In 2019, some 550,000 people played padel and/or tennis at one of the 334 tennis and padel clubs. Three years later the number of players had gone up to 630,000, figures from the KNTLB show.

Some 100,000 people reserve time on a padel court via the KNTLB online platform at one of the 166 commercial centres which offer padel facilities.

The surge in interest has resulted in a shortage of padel courts. Waiting lists for aspiring padel players are particularly common in the big cities, Gillissen said. “Waiting times of up to two years ears are normal in Amsterdam, Rotterdam, Haarlem, Leiden, The Hague, Utrecht and Tilburg.
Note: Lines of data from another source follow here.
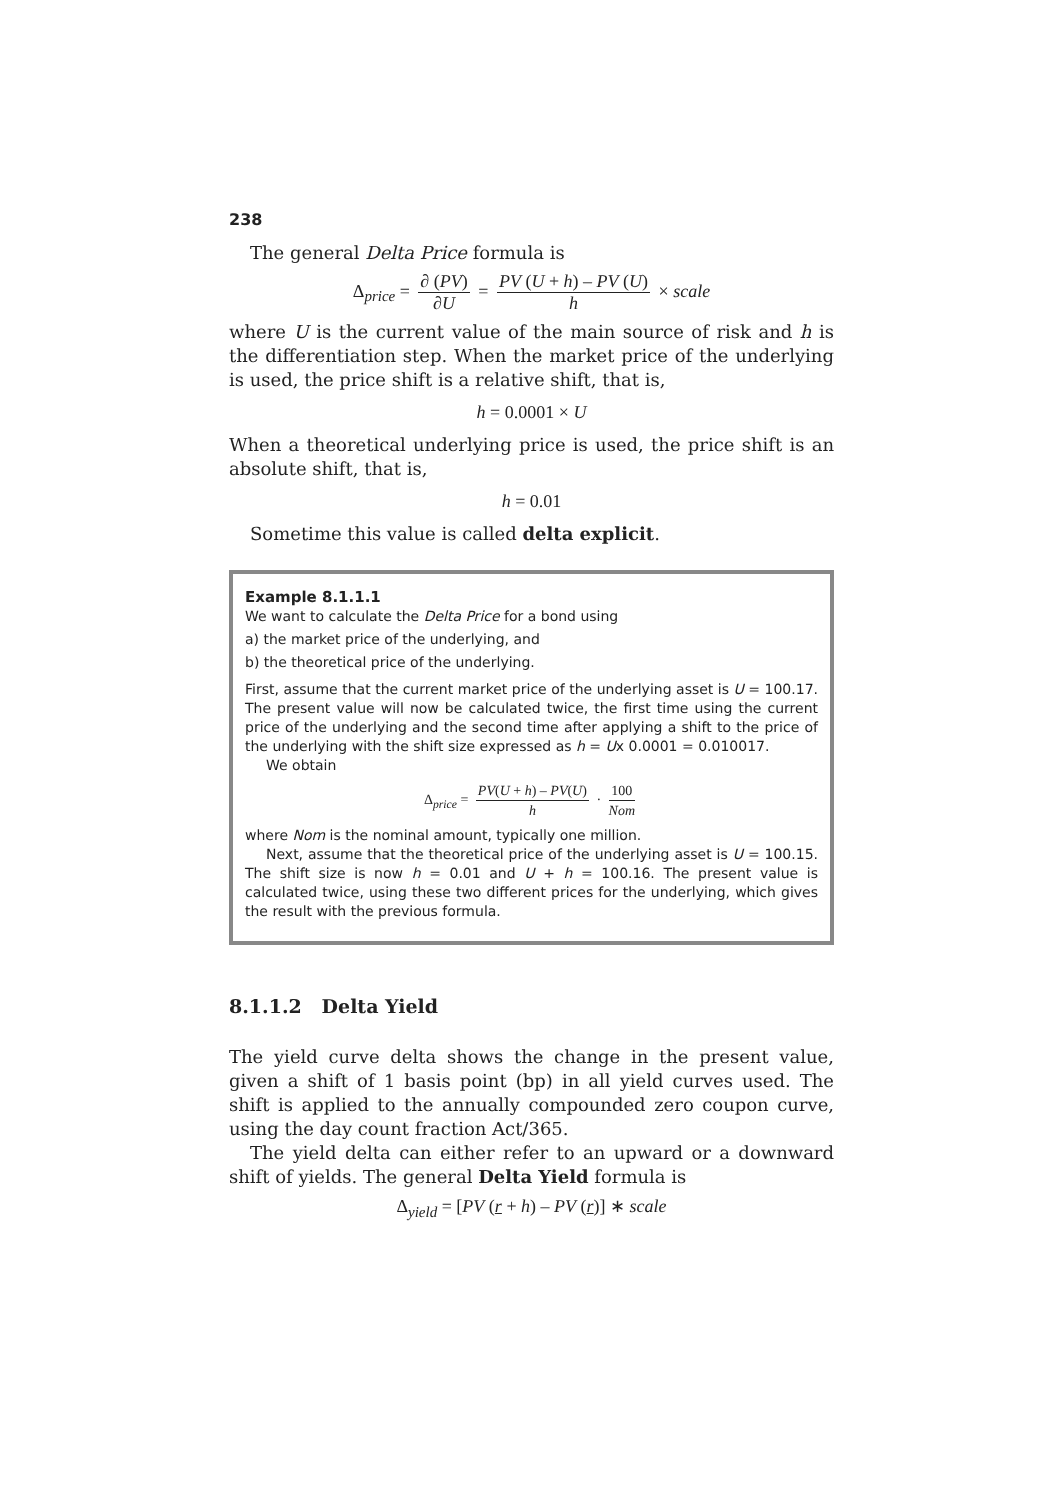238
The general Delta Price formula is
Δ<sub>price</sub> = ∂ (PV) ∂U = PV (U + h) – PV (U) h × scale
where U is the current value of the main source of risk and h is the differentiation step. When the market price of the underlying is used, the price shift is a relative shift, that is,
h = 0.0001 × U
When a theoretical underlying price is used, the price shift is an absolute shift, that is,
h = 0.01
Sometime this value is called delta explicit.
Example 8.1.1.1
We want to calculate the Delta Price for a bond using
a) the market price of the underlying, and
b) the theoretical price of the underlying.
First, assume that the current market price of the underlying asset is U = 100.17. The present value will now be calculated twice, the first time using the current price of the underlying and the second time after applying a shift to the price of the underlying with the shift size expressed as h = Ux 0.0001 = 0.010017.
We obtain
Δ<sub>price</sub> = PV(U + h) – PV(U) h · 100 Nom
where Nom is the nominal amount, typically one million.
Next, assume that the theoretical price of the underlying asset is U = 100.15. The shift size is now h = 0.01 and U + h = 100.16. The present value is calculated twice, using these two different prices for the underlying, which gives the result with the previous formula.
8.1.1.2 Delta Yield
The yield curve delta shows the change in the present value, given a shift of 1 basis point (bp) in all yield curves used. The shift is applied to the annually compounded zero coupon curve, using the day count fraction Act/365.
The yield delta can either refer to an upward or a downward shift of yields. The general Delta Yield formula is
Δ<sub>yield</sub> = [PV (r + h) – PV (r)] ∗ scale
They are even longer at popular clubs,” he said.

Padel instructor Stef Rigaux, who introduced the sport at TPV de Doordraaiers club in Houten, where waiting times can run to six or seven years, said the sport is popular because it has a low threshold. “It’s easier than tennis. I can explain it in 10 minutes. Games are short which attracts young people who have little time. Play for an hour and you have let off steam,” he said.

Padel is also more sociable, he said. “You’re quite near to your fellow players. You’re not going to talk to your tennis partner. And tennis is a more serious sport, with strict rules. Padel is more lighthearted.”